Posted tagged ‘law reform’

Reforming Law Reform

July 31, 2009

One of the recommendations made in the report of the  Special Group on Public Service Numbers and Expenditure Programmes (‘An Bord Snip Nua’) concerns the Law Reform Commission, and it runs as follows:

The Law Reform Commission’s mandate is to keep the law under review and make recommendations for reform. The Law Reform Commission was set up on a statutory basis independent of the Oireachtas and as well as law reform has been accorded some other functions such as legislative restatement and legislative directory.  The Group holds the view that the Law Reform Commission could be used in a more targeted way by moving away from the model of a permanent commission towards one in which the commission is re-convened as required to address government mandated reform agendas. As a first step, the discontinuation of the Law Reform Commission should yield €2.8m in savings. The Group envisages that up to half of the Commission’s permanent staff could be assigned to the AGO on ongoing work such as legislative restatement and legislative directory.

The Law Reform Commission was established under the Law Reform Commission Act 1975. Section 4(1) of that Act sets out its agenda:

The Commission shall keep the law under review and in accordance with the provisions of this Act shall undertake examinations and conduct research with a view to reforming the law and formulate proposals for law reform.

In other words, the intention underlying the establishment of the Commission was to ensure that there is an independent body capable of addressing specific reform proposals, while also having the capacity to undertake a general analysis of the state of the law and put forward an agenda for reform. The first President of the Commission was the celebrated Supreme Court judge, Brian Walsh, and he was succeeded by High Court judge Declan Budd, and most recently by Supreme Court judge Catherine McGuinness. Apart from the President, the Commission itself is small, consisting of only one full-time Commissioner, and three part-time ones. However, it has a significant number of expert staff, including (as far as I can tell) 20 researchers. The permanent staff are led by Raymond Byrne, who is as it happens on secondment from DCU.

The Commission’s current programme includes alternative dispute resolution, sexual offences, e-conveyancing, children and the law, assisted human reproduction – which demonstrates the wide-ranging approach that the Commission can take.

The establishment of the Commission in the 1970s had been preceded by strong lobbying. Law Reform in Ireland had proved very hard to achieve, and by the mid-1970s the record of law reform consisted of some very imaginative pieces of legislation – generally prompted by the emergence of a (rare) reforming Minister – and of very occasional instances of reforming court judgements. An Example of the former would have been the Succession Act 1965 (initiated by Charles Haughey, and giving succession rights to spouses and children); and of the latter, the ground-breaking Supreme Court judgment of McGee v. Attorney General (1974, which changed the law on contraception). But there was no consistent programme of law reform. The model used by those who were lobbying at the time was the Law Commission, the law reform body for England and Wales and which had been established in 1965.

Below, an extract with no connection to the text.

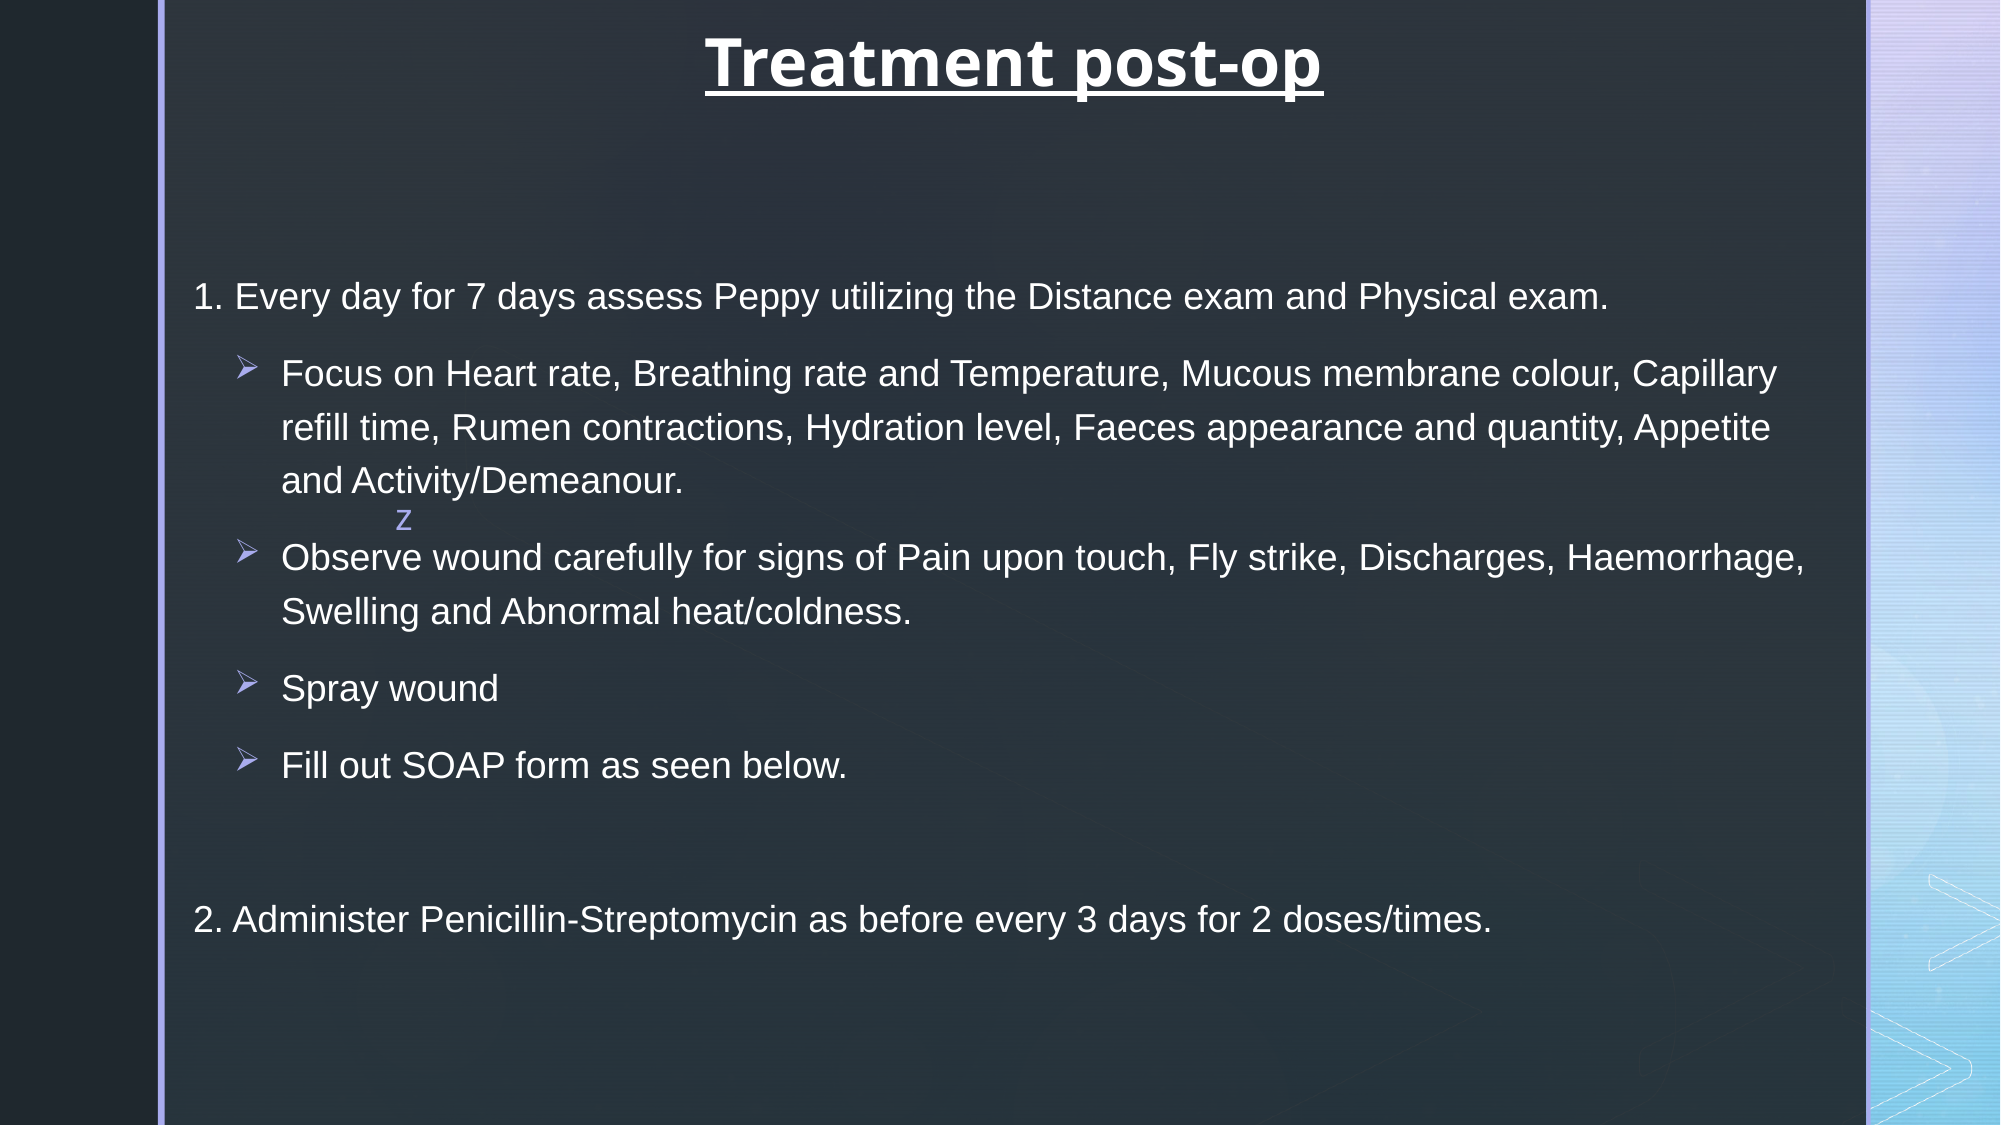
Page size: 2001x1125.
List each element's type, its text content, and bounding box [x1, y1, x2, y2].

picture [1871, 0, 2001, 1125]
list 1. Every day for 7 days assess Peppy utilizing the Distance exam and Physical exam. Focus on Heart rate, Breathing rate and Temperature, Mucous membrane colour, Capillary refill time, Rumen contractions, Hydration level, Faeces appearance and quantity, Appetite and Activity/Demeanour. Observe wound carefully for signs of Pain upon touch, Fly strike, Discharges, Haemorrhage, Swelling and Abnormal heat/coldness. Spray wound Fill out SOAP form as seen below. 2. Administer Penicillin-Streptomycin as before every 3 days for 2 doses/times. [178, 21, 1850, 948]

So what now? Of course we must understand the need for savings, and it’s easy to keep picking off Bord Snip proposals and say, in effect, that none of them will work. But there is a high price to be paid, in almost every walk of life, for failing to address law reform. The Bord Snip concept of law reform is project specific, but the need for law reform is not. Government departments are well able to handle many of the specific reform proposals that may come up, but there is a need for a much wider view of the problems and needs of our legal system, as it interacts with citizens and organisations.

It seems to me that this proposal should not be adopted. The cost of doing so would well exceed the savings made.

Reform of the legal system

September 10, 2008

It was reported recently in the Irish Times that a judicial committee was recommending the establishment of a new court of civil appeal in Ireland. This is a welcome recommendation, as its implementation would help end the severe congestion of the legal system, leading to long delays in appeals. 

There is probably a need for a more root-and-branch analysis of our legal system. We have inherited a common law framework which, in many ways, has served the country well, and certainly there have been many fine legal practitioners and judges who have helped ensure that we have a system that recognises and protects the main ingredients necessary for both a democratic state, a fair society and a functioning economy. However, it is a legal system that on the whole was developed in the 19th century, and aspects of it need serious overhaul.

It is arguable, for example, that the time has come for a professional judiciary – rather than one where judges are appointed to the bench after a long career in practice. We need a system of legal training that makes lawyers more familiar not just with the law, but the areas of life and work that they will have to adjudicate on. We need to organise the legal profession in such a way as to cut out restrictive practices. We need a courts system that is organisationally resourced sufficiently to dispense justice speedily. And we need to ensure a more realistic pricing of the service.

We also need to develop a way of ensuring that cases that ought to be resolved by other means – generally alternative dispute resolution – do actually go that way. And we need to have an understanding of legal processes amongst the general population that discourages people from unnecessary litigation, the costs of which are generally borne by the rest of society.

These are big objectives. But the time has come to discuss them, not perhaps in a piecemeal way (which is how our law reform process has tended to go), but in an overall analysis of the system and its problems.